The Amendments broaden and more closely align Reg S-P’s safeguard rule and disposal rule so that they both apply to all “customer information,” which covers any record containing nonpublic personal information in any form that is in the possession of a Covered Institution regardless of whether such information pertains to individuals with whom the covered institution has a customer relationship or the customers of other financial institutions where such information has been provided to the covered institution. The Amendments also expand the applicability of Reg S-P’s safeguards rule and disposal rule to transfer agents registered with the SEC.
Recordkeeping
The Amendments require Covered Institutions to prepare and maintain: (i) written policies and procedures about administrative, technical, and physical safeguards for the protection of customers under the incident response program; (ii) written documentation of any detected unauthorized access to or use of customer information and any response; (iii) written documentation of any investigation and determination made regarding whether notification to affected individuals is required; (iv) written policies, procedures, and any related contracts with service providers adopted pursuant to the Amendments; and (v) written policies, procedures to address the proper disposal of consumer information and customer information.

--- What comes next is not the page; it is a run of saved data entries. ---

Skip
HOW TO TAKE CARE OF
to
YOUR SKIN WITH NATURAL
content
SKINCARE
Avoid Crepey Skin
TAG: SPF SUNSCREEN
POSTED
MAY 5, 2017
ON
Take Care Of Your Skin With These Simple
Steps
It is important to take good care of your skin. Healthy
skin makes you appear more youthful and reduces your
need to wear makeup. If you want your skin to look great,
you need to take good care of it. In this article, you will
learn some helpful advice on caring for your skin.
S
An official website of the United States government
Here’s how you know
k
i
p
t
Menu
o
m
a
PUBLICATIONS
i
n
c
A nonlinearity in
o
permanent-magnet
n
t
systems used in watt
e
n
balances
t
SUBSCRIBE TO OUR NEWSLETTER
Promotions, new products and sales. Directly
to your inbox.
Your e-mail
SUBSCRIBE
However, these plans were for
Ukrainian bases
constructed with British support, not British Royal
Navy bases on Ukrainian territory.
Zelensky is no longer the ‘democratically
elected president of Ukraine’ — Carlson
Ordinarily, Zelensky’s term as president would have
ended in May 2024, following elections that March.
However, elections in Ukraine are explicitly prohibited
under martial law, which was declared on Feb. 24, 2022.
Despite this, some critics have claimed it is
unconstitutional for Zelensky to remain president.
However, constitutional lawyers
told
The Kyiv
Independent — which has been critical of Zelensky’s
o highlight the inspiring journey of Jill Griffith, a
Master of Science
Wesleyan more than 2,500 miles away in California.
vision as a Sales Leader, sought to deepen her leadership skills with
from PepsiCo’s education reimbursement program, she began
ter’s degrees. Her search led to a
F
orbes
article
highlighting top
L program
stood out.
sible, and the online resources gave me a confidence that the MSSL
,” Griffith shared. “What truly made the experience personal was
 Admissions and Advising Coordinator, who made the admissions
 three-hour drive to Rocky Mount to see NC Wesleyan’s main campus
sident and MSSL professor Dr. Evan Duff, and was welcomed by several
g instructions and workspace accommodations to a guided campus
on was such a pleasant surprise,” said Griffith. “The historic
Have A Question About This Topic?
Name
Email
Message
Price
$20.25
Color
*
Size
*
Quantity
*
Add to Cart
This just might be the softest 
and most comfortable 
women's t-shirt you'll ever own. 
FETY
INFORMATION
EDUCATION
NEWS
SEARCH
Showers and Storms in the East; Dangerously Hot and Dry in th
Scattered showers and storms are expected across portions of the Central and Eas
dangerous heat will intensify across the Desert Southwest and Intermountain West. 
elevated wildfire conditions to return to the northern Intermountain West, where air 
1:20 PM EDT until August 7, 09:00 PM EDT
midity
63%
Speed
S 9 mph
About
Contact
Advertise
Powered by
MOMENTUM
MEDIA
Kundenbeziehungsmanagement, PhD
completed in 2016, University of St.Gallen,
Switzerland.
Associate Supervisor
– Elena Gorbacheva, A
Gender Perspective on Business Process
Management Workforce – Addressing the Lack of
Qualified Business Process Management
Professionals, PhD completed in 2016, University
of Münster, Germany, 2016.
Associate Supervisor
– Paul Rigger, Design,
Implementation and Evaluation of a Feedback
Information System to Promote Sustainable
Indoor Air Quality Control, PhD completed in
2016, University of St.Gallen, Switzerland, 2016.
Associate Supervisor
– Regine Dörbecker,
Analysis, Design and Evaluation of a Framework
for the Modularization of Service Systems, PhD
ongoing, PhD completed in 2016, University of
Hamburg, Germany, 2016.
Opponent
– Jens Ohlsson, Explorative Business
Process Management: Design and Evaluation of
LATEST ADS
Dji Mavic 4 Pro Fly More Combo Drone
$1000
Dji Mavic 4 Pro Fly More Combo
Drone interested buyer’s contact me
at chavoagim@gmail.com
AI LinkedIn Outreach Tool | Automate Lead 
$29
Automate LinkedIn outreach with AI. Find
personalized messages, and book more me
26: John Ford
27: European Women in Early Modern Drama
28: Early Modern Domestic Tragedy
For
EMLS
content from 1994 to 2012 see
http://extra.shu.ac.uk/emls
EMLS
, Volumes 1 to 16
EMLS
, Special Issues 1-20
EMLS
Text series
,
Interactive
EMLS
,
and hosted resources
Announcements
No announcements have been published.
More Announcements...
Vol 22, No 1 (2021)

Annual Delivery of Privacy Notice Exception
Before the Amendments, Reg S-P generally required that Covered Institutions send annual notices to customers regarding their privacy practices. The Amendments introduce an exception to the annual privacy notice requirement, provided that certain conditions are met. To qualify for the exception, the institution must (i) only share nonpublic personal information with nonaffiliated third parties when an exception to third-party opt-out applies, and (ii) has not made any changes to its policies and practices regarding the disclosure of nonpublic personal information since the most recent disclosure sent to customers.
Compliance Date
The Amendments were published in the Federal Register on June 3, 2024. Larger entities (as defined in the Amendments) will have until December 3, 2025, to comply, while smaller entities (as defined in the Amendments) will have until June 3, 2026.
Key Takeaways
Covered Institutions should be prepared for an increased risk of enforcement action related to customer information and cybersecurity. Covered Institutions should consider the following steps:
- Examine and update existing compliance programs, policies, and procedures to ensure that they comply with new requirements of Amendments within either 18 or 24 months (as applicable).

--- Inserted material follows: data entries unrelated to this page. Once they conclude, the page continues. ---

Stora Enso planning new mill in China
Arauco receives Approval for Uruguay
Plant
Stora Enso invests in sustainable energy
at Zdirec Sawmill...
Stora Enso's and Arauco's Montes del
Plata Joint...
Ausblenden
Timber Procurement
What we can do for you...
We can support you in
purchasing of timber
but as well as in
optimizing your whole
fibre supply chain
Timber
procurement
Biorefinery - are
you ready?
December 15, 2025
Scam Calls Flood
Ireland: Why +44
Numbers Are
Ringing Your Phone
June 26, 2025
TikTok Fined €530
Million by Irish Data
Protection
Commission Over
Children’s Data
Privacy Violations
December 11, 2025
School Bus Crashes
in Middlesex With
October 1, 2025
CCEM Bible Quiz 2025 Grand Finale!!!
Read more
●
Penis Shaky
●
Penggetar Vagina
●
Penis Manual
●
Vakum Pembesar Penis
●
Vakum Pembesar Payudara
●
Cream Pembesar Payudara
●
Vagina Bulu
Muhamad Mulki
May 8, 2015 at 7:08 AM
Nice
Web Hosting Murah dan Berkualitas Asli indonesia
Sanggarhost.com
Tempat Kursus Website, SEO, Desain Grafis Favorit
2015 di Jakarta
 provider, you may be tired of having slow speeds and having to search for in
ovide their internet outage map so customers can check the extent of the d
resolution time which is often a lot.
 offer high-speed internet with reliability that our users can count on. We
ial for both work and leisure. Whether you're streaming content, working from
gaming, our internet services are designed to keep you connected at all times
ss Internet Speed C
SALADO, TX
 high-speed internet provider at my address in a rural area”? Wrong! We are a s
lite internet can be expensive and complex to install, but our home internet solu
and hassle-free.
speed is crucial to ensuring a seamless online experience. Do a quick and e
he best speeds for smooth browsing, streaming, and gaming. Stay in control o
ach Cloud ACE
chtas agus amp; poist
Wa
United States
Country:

- Review service provider agreements to ensure that there is sufficient oversight for compliance. Further, confirm that service providers have the necessary policies and procedures in place to protect customer information from unauthorized access or use and to meet the notification requirements, as applicable.
- Identify other applicable federal or state laws associated with cybersecurity incidents and compare them to the requirements under Reg S-P, as amended.